Quick as a link, you're in the clink!
I hate it when I click on links and don't find what I want. Plenty of times I click on the wrong link. Or a dead link. Or I'll get those infuriating popups which sometimes hang my machine. But imagine if they made clicking on the wrong link a crime! Well, they have, or at least, the FBI has taken it upon itself to arrest people in pre-dawn raids for what they say is the crime of clicking the wrong link:
The FBI has recently adopted a novel investigative technique: posting hyperlinks that purport to be illegal videos of minors having sex, and then raiding the homes of anyone willing to click on them. Undercover FBI agents used this hyperlink-enticement technique, which directed Internet users to a clandestine government server, to stage armed raids of homes in Pennsylvania, New York, and Nevada last year. The supposed video files actually were gibberish and contained no illegal images.
A CNET News.com review of legal documents shows that courts have approved of this technique, even though it raises questions about entrapment, the problems of identifying who's using an open wireless connection--and whether anyone who clicks on a FBI link that contains no child pornography should be automatically subject to a dawn raid by federal police.
They could post these links, or send them out (or they could be resent to everyone on someone's mailing list), and innocent or clueless idiots might click on them without any idea that their IP numbers were being sent straight into an FBI computer, and that a search warrant would be issued. The scariest part is that the FBI does not even care where the link-clickers got the links. Anyone might have emailed or posted them:
When anyone visited the upload.sytes.net site, the FBI recorded the Internet Protocol address of the remote computer. There's no evidence the referring site was recorded as well, meaning the FBI couldn't tell if the visitor found the links through Ranchi or another source such as an e-mail message.

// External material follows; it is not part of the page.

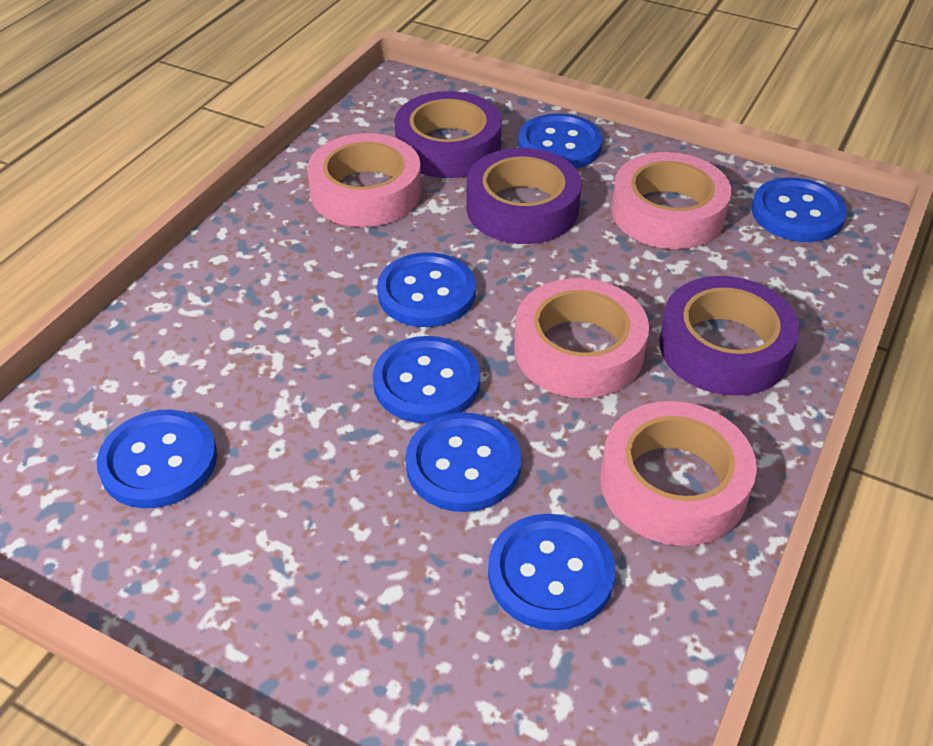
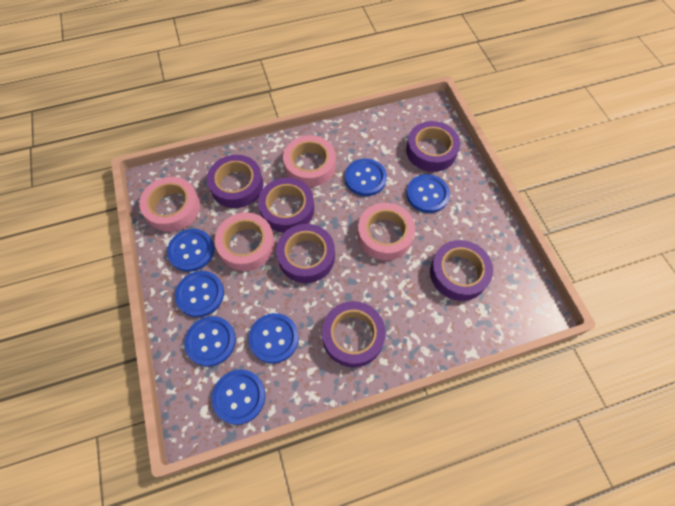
purple tape: 3 -> 6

With the logs revealing those allegedly incriminating IP addresses in hand, the FBI sent administrative subpoenas to the relevant Internet service provider to learn the identity of the person whose name was on the account--and then obtained search warrants for dawn raids.
And of course, once they've forced their way into your home, anything you've got becomes fair game:
The search warrants authorized FBI agents to seize and remove any "computer-related" equipment, utility bills, telephone bills, any "addressed correspondence" sent through the U.S. mail, video gear, camera equipment, checkbooks, bank statements, and credit card statements.
Can this be legal? Would any American court dare actually say that a mere click on a link justifies such a raid on someone's home? Oh yes they would! Read and weep:
While it might seem that merely clicking on a link wouldn't be enough to justify a search warrant, courts have ruled otherwise. On March 6, U.S. District Judge Roger Hunt in Nevada agreed with a magistrate judge that the hyperlink-sting operation constituted sufficient probable cause to justify giving the FBI its search warrant.
The defendant in that case, Travis Carter, suggested that any of the neighbors could be using his wireless network. (The public defender's office even sent out an investigator who confirmed that dozens of homes were within Wi-Fi range.)
But the magistrate judge ruled that even the possibilities of spoofing or other users of an open Wi-Fi connection "would not have negated a substantial basis for concluding that there was probable cause to believe that evidence of child pornography would be found on the premises to be searched." Translated, that means the search warrant was valid.
In other words, not only does it not matter where or how you got the link you clicked, you don't even have to have clicked it! Some asshole drive-by stranger could have done it! The possibilities of abuse are enormous, to say the least.
When link clicking is criminalized, we are all at risk. I don't care whether they manage to entrap the worst child molester in the world this way; that does not justify the risk of harm to a totally clueless person.
In fact, those who imagine they have nothing to fear because they're "not into that stuff" might be more at risk than actual pedophiles, as they're less likely to be cautious. If someone dared me to click a link, I'd probably click it. (Frankly, I don't think it should ever be a crime to click on a link, because of the possibility of abuse alone.)
What kind of person would set up a hyperlink system that could trap the unwary into clicking links? These scumbuckets are worse than Nigerian spammers, and if it isn't nipped in the bud, they'll probably resort to mass spammings in order to trap more people, and increase their damned budgets. What kind of government would allow this to go on? They call this law enforcement? These people are behaving like Soviet apparatchiks. I'm not on the left, and I abhor socialism, but things like this make me want to write out a check right away and send it to the ACLU. Some of what passes for law enforcement in this country is sickening. ....
The irony is that predators who go out and commit actual crimes against real children can feel a bit safer, because the more time the police devote to seekers of fake Internet kiddie porn, the less time they'll have to go after the predators in real time. This is not to defend kiddie porn, but are there any stats on how many kiddie porn violators have ever actually touched a child? What are the priorities? I'd hate to think that the cops are devoting most of their time to going after the easier cases, but the fact is that cases based on possession are a lot easier case to make.